Source code for openeo_udf.functions.datacube_sklearn_ml
# -*- coding: utf-8 -*-
import numpy
import pandas
import xarray
from openeo_udf.api.datacube import DataCube
from openeo_udf.api.udf_data import UdfData
__license__ = "Apache License, Version 2.0"
__author__ = "Soeren Gebbert"
__copyright__ = "Copyright 2018, Soeren Gebbert"
__maintainer__ = "Soeren Gebbert"
__email__ = "soerengebbert@googlemail.com"
[docs]def rct_sklearn_ml(udf_data: UdfData):
    """Apply a pre-trained sklearn machine learn model on RED and NIR tiles
    The model must be a sklearn model that has a prediction method: m.predict(X)
    The prediction method must accept a pandas.DataFrame as input.
    Tiles with ids "red" and "nir" are required. The machine learn model will be applied to all spatio-temporal pixel
    of the two input raster collections.
    Args:
        udf_data (UdfData): The UDF data object that contains raster and vector tiles
    Returns:
        This function will not return anything, the UdfData object "udf_data" must be used to store the resulting
        data.
    """
    red = None
    nir = None
    # Iterate over each cube
    for cube in udf_data.get_datacube_list():
        if "red" in cube.id.lower():
            red = cube
        if "nir" in cube.id.lower():
            nir = cube
    if red is None:
        raise Exception("Red data cube is missing in input")
    if nir is None:
        raise Exception("Nir data cube is missing in input")
    # We need to reshape the data for prediction into one dimensional arrays
    three_dim_shape = red.array.shape
    one_dim_shape = numpy.prod(three_dim_shape)
    red_reshape = red.array.values.reshape((one_dim_shape))
    nir_reshape = nir.array.values.reshape((one_dim_shape))
    # This is the input data of the model. It must be trained with a DataFrame using the same names.
    X = pandas.DataFrame()
    X["red"] = red_reshape
    X["nir"] = nir_reshape
    # Get the first model
    mlm = udf_data.get_ml_model_list()[0]
    m = mlm.get_model()
    # Predict the data
    pred = m.predict(X)
    # Reshape the one dimensional predicted values to three dimensions based on the input shape
    pred_reshape = pred.reshape(three_dim_shape)

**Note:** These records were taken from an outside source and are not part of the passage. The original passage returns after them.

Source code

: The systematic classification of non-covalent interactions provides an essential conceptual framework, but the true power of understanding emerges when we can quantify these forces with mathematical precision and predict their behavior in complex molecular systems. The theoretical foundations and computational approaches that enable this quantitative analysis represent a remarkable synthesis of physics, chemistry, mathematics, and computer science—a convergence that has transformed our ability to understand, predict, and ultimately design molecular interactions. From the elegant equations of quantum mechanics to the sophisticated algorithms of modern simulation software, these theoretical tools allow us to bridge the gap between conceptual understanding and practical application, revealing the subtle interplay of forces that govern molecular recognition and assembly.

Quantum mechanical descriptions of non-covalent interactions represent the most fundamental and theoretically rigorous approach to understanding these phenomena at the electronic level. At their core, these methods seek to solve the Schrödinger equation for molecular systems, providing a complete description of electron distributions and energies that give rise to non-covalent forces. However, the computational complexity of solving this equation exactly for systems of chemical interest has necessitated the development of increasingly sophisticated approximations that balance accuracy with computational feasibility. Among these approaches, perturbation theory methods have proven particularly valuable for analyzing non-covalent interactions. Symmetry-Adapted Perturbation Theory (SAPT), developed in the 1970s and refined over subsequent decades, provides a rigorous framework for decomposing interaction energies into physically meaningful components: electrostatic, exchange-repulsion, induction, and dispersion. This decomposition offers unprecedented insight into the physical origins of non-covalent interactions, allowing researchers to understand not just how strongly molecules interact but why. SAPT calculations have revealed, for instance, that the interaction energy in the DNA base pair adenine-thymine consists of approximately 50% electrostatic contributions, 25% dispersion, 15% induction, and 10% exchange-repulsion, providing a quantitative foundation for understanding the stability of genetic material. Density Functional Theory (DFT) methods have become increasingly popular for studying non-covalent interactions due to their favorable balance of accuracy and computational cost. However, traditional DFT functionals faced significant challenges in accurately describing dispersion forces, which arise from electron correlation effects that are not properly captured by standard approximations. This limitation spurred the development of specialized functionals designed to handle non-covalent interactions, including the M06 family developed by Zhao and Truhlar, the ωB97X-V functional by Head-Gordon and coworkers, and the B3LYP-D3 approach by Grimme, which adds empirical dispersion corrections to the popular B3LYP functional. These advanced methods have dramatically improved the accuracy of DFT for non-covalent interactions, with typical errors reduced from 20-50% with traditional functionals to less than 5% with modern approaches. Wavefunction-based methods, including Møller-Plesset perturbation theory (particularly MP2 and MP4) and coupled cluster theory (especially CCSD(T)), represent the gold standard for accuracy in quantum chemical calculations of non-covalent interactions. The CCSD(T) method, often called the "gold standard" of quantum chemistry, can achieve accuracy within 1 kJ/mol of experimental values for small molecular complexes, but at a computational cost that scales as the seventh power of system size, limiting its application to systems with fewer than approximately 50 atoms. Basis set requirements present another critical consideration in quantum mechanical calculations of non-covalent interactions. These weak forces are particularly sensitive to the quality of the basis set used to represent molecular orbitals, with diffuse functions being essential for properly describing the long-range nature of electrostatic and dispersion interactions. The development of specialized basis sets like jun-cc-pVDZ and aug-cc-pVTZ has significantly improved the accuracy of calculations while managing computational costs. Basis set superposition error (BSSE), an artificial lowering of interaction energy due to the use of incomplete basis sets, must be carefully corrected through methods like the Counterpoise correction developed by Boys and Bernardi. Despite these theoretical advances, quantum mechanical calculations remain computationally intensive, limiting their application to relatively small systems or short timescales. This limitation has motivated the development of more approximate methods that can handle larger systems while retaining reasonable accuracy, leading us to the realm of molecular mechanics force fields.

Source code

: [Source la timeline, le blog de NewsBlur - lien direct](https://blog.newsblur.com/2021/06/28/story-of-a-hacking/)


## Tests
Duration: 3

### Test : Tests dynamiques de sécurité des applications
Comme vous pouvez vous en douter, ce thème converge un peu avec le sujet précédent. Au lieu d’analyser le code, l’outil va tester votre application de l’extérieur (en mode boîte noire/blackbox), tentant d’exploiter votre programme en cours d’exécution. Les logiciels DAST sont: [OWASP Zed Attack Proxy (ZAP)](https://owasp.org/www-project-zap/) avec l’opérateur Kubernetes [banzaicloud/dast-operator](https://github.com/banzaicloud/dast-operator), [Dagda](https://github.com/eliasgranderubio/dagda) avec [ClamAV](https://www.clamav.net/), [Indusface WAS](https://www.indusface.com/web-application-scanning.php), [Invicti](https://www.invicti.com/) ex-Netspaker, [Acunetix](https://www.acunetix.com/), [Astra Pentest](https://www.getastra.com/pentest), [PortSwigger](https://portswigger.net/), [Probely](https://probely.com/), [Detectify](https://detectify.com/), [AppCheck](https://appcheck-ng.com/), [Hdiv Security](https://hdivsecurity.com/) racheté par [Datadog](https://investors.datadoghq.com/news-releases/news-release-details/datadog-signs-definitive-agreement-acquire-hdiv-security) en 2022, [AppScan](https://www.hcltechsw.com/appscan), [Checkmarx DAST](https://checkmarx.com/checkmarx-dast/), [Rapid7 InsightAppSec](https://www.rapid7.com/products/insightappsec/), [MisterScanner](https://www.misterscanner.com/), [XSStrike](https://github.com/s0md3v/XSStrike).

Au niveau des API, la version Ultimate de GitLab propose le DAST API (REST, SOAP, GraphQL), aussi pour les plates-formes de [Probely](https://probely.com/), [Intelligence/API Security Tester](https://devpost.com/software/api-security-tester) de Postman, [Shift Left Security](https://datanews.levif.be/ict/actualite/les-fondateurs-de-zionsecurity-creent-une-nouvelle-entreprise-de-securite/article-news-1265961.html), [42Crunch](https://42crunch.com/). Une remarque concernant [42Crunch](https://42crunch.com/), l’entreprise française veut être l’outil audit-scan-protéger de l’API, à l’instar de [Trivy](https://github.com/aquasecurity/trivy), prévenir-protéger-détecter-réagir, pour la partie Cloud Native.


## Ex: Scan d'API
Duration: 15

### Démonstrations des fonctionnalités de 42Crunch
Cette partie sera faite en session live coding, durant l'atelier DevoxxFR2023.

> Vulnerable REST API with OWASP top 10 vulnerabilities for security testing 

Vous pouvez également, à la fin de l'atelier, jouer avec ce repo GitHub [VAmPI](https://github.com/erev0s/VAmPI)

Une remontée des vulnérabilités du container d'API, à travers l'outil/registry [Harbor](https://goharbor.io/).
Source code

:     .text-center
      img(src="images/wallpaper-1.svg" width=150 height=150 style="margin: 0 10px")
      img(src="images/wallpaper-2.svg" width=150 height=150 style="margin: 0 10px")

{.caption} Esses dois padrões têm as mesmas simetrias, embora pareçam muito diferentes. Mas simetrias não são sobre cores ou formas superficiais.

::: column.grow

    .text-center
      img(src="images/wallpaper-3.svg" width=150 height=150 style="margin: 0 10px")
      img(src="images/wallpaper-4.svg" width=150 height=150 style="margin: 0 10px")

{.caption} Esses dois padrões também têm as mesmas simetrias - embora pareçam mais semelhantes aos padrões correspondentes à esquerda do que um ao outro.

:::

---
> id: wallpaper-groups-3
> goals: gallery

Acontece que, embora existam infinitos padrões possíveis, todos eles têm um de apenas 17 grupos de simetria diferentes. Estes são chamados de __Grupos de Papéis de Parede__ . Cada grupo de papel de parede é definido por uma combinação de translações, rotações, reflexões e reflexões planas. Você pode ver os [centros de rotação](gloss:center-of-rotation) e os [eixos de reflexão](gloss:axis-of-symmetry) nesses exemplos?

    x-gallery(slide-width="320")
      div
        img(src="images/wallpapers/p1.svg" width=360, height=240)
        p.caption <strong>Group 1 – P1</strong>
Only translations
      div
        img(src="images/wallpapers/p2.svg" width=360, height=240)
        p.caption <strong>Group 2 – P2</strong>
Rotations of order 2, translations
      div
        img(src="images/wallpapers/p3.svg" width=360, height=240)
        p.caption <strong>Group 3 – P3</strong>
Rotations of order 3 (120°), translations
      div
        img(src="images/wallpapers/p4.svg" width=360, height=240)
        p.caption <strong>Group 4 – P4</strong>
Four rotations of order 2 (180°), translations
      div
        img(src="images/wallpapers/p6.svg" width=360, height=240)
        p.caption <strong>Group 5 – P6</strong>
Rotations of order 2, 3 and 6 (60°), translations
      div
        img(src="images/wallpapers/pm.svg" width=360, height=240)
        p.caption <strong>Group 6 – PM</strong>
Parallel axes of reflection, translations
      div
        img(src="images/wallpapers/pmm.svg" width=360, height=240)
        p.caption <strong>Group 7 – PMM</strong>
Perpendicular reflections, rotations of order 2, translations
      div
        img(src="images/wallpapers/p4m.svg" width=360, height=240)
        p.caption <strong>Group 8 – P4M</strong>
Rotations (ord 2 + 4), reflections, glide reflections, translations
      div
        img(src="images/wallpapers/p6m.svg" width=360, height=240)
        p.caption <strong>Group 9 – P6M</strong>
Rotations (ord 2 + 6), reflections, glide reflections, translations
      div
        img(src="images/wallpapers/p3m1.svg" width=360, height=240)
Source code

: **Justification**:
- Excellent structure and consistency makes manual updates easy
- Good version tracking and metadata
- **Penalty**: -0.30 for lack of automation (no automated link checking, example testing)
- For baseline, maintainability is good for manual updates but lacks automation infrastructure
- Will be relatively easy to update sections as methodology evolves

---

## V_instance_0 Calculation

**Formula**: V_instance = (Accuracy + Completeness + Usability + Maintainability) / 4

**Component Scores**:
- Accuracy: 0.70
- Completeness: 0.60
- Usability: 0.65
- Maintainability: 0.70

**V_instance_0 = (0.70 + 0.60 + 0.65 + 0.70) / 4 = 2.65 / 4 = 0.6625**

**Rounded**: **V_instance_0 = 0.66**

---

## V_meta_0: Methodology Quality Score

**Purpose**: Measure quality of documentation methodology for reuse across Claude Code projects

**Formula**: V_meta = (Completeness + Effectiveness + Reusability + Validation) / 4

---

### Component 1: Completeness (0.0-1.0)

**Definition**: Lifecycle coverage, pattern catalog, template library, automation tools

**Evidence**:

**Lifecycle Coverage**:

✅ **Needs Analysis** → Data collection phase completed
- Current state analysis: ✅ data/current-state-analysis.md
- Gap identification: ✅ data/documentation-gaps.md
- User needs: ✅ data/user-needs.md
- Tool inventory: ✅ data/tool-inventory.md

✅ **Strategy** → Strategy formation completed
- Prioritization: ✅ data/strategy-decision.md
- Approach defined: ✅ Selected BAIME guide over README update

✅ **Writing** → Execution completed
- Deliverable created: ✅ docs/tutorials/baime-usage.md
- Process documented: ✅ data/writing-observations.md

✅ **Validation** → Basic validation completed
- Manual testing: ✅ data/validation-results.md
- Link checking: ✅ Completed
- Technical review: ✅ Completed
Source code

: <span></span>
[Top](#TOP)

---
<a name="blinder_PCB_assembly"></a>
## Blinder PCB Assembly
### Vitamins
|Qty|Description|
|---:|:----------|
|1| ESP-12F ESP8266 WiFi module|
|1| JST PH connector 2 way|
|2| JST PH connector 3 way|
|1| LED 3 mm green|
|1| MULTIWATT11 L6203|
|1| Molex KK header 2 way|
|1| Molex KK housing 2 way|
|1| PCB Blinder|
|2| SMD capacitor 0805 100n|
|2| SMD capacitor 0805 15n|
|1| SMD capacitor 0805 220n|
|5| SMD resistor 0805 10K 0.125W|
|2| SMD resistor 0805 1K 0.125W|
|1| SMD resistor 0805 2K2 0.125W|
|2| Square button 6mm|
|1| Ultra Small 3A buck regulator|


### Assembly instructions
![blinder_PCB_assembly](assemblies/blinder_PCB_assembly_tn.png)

    result = xarray.DataArray(data=pred_reshape, dims=red.array.dims,
                              coords=red.array.coords, name=red.id + "_pytorch")
    # Create the new raster collection cube
    h = DataCube(array=result)
    # Insert the new hypercubes in the input object. The new tiles will
    # replace the original input tiles.
    udf_data.set_datacube_list([h, ])